男「国防軍の完成って訳か。まあ、国連も深海棲艦のせいで有名無実化してっからできたんだろうけどな」

??「まったく、人類が滅びかけているというのに法律も何もないでしょうに……」

男「まったくだ」

??「それで、まだ編成されてもいない国防軍に何の用でしょうか二等陸曹」

男「ところで、その調査はちっとばかし古いみたいだな」

??「というと?」

男「辞表叩きつけて来たからな。古巣に迷惑かけてもいかん」

??「迷惑になるような事をするんですか?」

男「まさか。それで解決するならそうするが、現実はそんなうまくいかねえよ」

??「では何をしに来たんですか?」

男「これだ」ゴソゴソ

??「……これは……履歴書ですか?」

男「ああ、掃除でも事務員でもするから雇ってくれ」

??「ふふふふっ……」

男「なんだよ」

??「いえ、あの……ふふっ……あはっ」

男「…………」

??「あんなに大見え切った割にはやったことがこれって……ずいぶん現実的で小物っぽいなと思いまして……ふふふっ」

男「悪かったな。
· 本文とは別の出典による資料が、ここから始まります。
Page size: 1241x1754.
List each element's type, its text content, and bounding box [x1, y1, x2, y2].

というか子供じゃねえんだから大暴れなんざするかよ」

??「やってることは凄くストーカーっぽいですけどね」

男「うるせえ、気にしてんだから笑うな」

??「ふふっ、分かりました。これは受け取ります。でも、ここで働いてるからって彼女に会えるとは限りませんよ?」

男「まあ、なんにせよ、な。まずは近くに居ねえと話になんねえだろうし」

??「そうですね。では……まずは新米少佐から始めてもらいましょうか」

男「なんだって?」

??「新米少佐です」

男「聞いたこともない階級だな」

??「はい、出来たばかりですから」

男「少佐ではあるのか?」

??「はい、ですので私たちの上官になりますね。これからは大淀とお呼び下さい」

男「大淀?それが君の名前なのか?」

大淀「正確にはそうなる予定ですが」

男「なんだかよく分からなくなってきたな……」

大淀「それはこれから学んでいってください」

男「というか、入ったばっかりの奴、それも何もしらない素人がいきなり上司って……君はいいのか?」

大淀「はい。そもそも、かつてない敵と、見た事も使ったこともない装備と人員で戦うんです。だれもが素人ですよ。だったら、上司くらい自分たちを大切にしてくれる人に任せたいと思いませんか?」

男「……もしかして……俺はハメられたのか?」

大淀「いいえ、まったくの偶然です。ですが個人的には一人の人間にも真剣になって下さる貴方が上司になって良かったと思っていますよ」

男「…………」

大淀「頑張ってくださいね。あ、こういう時は弱気な自分を自分で否定させるんでしたっけ?」

男「……何で知ってる」

大淀「彼女がよく貴方の事を話してましたよ」

男「よくって……三日くらいしか話してなかったんだがなぁ……。元気にしてるのか?」

大淀「はい。手も足も治って、今は訓練中ですよ」

男「そうか」

大淀「貴方の訓練も、始めましょうか。提督」



――あんたが司令官ね。ま、せいぜい頑張りなさい!――

以上、終了でございます
最後まで読んで下さりありがとうございました
こんな出会いがあったらなぁと、リアルに緊急病室に担ぎ込まれて死にかけながら考えていたネタです
はい、叢○のモデルは私です
だから右が使えないという…

それでは皆さん、5月9日は告白の日だそうですから皆さんも告白して玉砕して砕け散りましょう!